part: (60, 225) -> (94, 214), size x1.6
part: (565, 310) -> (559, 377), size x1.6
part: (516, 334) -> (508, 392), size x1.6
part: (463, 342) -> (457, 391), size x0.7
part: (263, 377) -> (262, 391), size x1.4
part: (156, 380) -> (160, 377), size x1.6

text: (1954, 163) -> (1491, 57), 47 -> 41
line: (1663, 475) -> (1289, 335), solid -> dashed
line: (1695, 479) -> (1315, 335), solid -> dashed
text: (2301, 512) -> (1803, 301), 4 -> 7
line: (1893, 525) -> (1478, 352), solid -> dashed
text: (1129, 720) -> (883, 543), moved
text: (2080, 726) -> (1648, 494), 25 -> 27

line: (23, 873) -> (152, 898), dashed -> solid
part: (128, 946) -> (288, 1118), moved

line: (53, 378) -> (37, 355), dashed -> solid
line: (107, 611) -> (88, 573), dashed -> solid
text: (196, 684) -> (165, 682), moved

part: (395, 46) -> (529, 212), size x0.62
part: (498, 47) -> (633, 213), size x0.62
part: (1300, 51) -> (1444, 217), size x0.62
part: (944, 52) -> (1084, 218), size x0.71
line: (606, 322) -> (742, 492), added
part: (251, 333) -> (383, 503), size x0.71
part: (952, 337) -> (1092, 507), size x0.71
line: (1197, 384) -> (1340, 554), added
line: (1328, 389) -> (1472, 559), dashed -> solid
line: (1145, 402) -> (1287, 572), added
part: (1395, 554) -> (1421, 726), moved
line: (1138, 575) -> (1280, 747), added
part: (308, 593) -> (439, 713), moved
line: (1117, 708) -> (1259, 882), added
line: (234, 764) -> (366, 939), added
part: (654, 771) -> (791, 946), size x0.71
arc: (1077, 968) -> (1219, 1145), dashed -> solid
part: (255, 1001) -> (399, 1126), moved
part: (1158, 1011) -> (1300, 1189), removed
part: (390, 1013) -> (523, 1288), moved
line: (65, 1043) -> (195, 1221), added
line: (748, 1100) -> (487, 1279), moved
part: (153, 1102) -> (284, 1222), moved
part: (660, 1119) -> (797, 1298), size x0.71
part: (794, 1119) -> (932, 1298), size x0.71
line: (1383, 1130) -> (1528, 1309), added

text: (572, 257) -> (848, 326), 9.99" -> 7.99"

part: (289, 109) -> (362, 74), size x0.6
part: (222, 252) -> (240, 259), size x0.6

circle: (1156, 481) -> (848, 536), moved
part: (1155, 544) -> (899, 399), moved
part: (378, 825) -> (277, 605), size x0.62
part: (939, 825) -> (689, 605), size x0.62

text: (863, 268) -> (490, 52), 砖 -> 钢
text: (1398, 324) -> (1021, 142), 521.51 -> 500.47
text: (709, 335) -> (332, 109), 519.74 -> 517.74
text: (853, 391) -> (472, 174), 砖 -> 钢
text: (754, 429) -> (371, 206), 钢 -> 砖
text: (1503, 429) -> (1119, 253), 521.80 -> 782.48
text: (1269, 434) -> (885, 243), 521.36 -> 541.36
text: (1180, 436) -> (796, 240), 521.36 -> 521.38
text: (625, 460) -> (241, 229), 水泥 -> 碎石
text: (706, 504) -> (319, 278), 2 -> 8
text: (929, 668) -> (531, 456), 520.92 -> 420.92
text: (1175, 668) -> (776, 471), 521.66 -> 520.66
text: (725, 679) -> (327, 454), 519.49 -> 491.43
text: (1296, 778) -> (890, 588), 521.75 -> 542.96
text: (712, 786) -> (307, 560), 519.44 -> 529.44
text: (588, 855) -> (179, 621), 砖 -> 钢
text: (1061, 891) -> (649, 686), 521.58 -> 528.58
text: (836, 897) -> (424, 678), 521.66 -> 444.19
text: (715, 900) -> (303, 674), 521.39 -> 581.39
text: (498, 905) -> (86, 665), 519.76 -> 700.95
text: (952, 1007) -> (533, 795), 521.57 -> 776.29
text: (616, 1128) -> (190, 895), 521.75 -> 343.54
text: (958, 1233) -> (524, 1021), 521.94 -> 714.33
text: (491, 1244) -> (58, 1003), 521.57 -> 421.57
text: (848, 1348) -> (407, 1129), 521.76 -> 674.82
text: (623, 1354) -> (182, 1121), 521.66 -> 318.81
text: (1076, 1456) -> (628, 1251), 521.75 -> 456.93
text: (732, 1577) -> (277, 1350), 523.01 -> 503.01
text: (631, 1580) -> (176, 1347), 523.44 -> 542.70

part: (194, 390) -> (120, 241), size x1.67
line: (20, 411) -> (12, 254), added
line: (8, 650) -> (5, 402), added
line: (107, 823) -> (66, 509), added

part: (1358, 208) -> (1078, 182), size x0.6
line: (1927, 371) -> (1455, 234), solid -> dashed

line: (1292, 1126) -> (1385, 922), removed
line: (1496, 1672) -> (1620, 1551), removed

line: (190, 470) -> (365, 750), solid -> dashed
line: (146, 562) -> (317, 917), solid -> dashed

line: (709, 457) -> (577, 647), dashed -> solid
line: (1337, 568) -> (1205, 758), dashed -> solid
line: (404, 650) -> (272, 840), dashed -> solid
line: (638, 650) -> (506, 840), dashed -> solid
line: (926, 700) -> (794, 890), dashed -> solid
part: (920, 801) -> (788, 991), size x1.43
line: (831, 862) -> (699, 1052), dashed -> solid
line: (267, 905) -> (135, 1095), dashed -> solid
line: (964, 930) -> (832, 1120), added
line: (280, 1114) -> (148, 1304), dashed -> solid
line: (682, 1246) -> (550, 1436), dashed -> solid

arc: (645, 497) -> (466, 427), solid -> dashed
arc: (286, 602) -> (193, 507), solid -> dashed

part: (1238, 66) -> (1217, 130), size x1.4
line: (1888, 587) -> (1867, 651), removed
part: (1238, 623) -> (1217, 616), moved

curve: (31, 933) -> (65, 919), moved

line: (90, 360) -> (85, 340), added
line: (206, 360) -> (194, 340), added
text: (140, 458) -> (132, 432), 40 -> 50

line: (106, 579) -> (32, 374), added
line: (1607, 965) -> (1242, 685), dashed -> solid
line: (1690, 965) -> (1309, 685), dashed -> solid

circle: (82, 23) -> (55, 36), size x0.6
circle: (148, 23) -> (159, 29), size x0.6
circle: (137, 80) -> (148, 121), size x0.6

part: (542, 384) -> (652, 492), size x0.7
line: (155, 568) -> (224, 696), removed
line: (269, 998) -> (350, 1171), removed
::::::
◆ Work required ◆
Go through the listing and copy each line with the string "removed".

◆ Your response ◆
part: (1158, 1011) -> (1300, 1189), removed
line: (1292, 1126) -> (1385, 922), removed
line: (1496, 1672) -> (1620, 1551), removed
line: (1888, 587) -> (1867, 651), removed
line: (155, 568) -> (224, 696), removed
line: (269, 998) -> (350, 1171), removed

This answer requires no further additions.